UV1-vaksinen injiseres i huden på pasientens mage og innholdet i vaksinen (telomerasepeptidene) tas opp av såkalte antigen-presenterende celler Disse cellene transporterer peptidene til lymfeknuten der de aktiverer T celler rettet mot telomerase. Sjekkpunkthemmere «slipper opp bremsen» slik at flere T celler lages. T cellene går over i blodbanen og infiltrerer pasientens kreftsvulst T cellene gjenkjenner telomerase i svulsten og dreper kreftcellene. Her vil sjekkpunkthemmere føre til økt effektivitet av T cellene og drap av kreftceller. Credit: Ultimovacs / BioRender
“The production of the vaccine is pretty much straight-forward. It consists of synthetic peptides in powder form, has a long shelf life and is “off-the-shelf” – one vaccine fits all (80-90% of patients).”
What’s next for your development of UV1 and what results can we expect this fall and during 2022?
“The data presented at ASCO was from one of two cohorts in that study. Over the next half year data from the second cohort will also be presented. A phase 2 study in malignant melanoma is also initiated. In that randomized study, all patients receive ipilimumab and nivolumab, whereas half the patients receive the UV1 vaccine on top. A total number of 154 patients will be included in US, UK, Belgium and Norway and inclusion of patients started in June 2020. Topline results are expected late 2022.”

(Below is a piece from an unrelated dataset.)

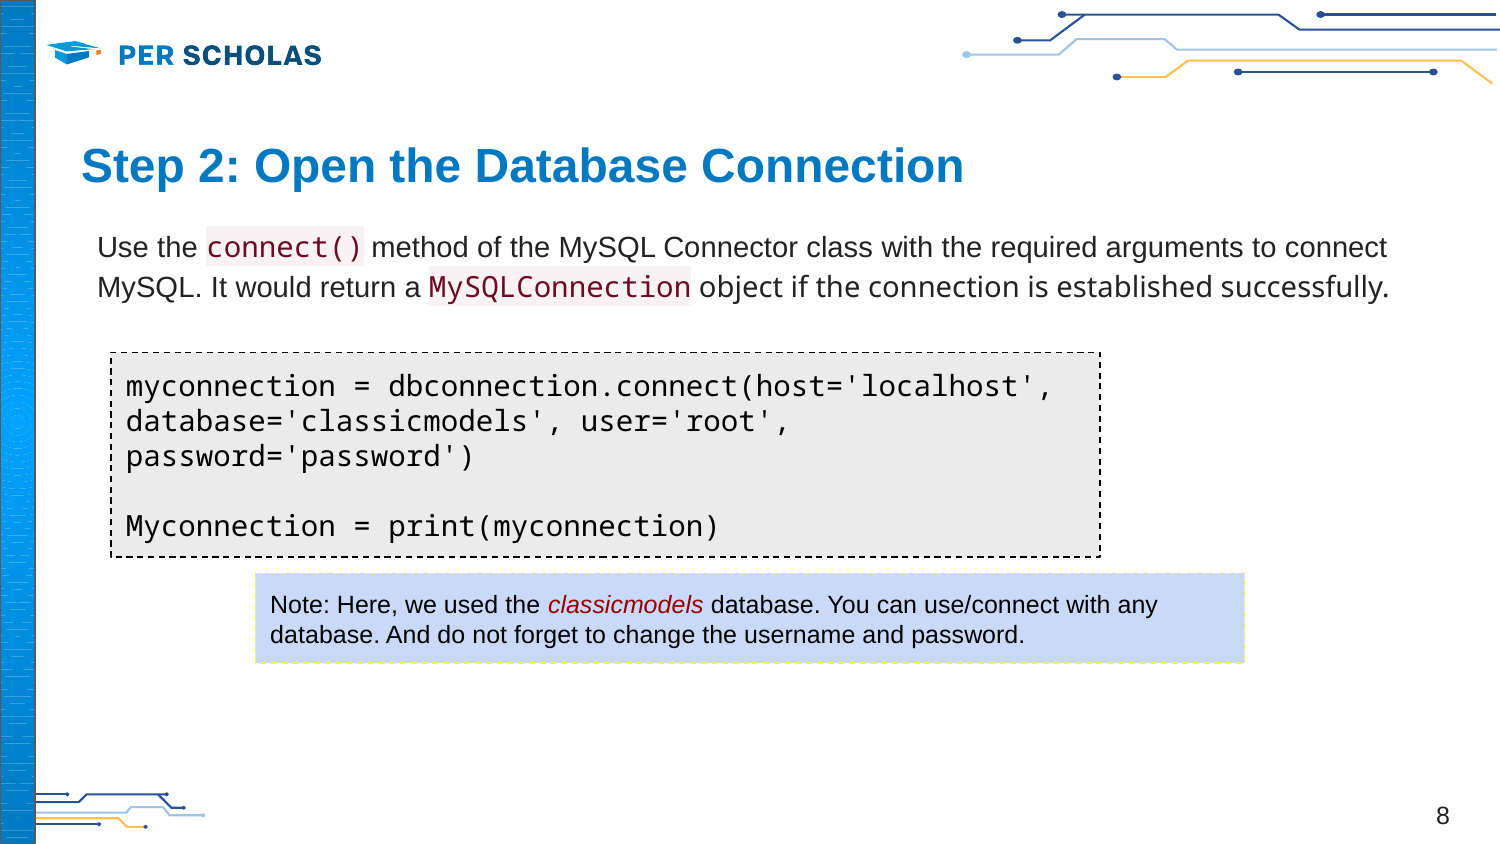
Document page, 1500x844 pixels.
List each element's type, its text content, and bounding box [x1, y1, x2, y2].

“UV1 is also part of three other randomized phase 2 studies where external collaborators are sponsors of the trials. The NIPU study is testing UV1 in combination with the checkpoint inhibitors ipilimumab and nivolumab as second-line treatment in 118 patients with advanced malignant pleural mesothelioma, a rare lung cancer. The study started to recruit patients in June 2020 and is expected to report topline results late in 2022. In the DOVACC study, 184 patients with high-grade ovarian cancer will be enrolled to evaluate UV1 in combination with durvalumab and olaparib. This study will start to include patients over the next few months. The third study, the FOCUS study, is an investigator-sponsored, randomized trial enrolling 75 patients with metastatic head and neck cancer receiving pembrolizumab as standard of care. This study will evaluate the impact of adding UV1 to this regimen and will also start to include patients over the next few months.”
“Unfortunately, it seems that not all patients have a T-cell repertoire that can kill off the cancer when treated with CPIs. For these patients we believe that a telomerase-based cancer vaccine could be of benefit to complement a suboptimal T-cell pool in the patient.”
Many say we are in the beginning of a new era in cancer treatment. What are your hopes for the future of treating cancer using your cancer vaccine?
“The immune system has proved to be a highly relevant tool in the fight against cancer. With the approved check point inhibitors (CPIs) several patients have a better prognosis now as compared to only 10 years back. CPIs are however dependent on a pre-existing pool of T-cells in the patient for the treatment to be effective. In some patients this has led to long-term survival, for example in non-small cell lung cancer and malignant melanoma. Unfortunately, it seems that not all patients have a T-cell repertoire that can kill off the cancer when treated with CPIs. For these patients we believe that a telomerase-based cancer vaccine could be of benefit to complement a suboptimal T-cell pool in the patient.”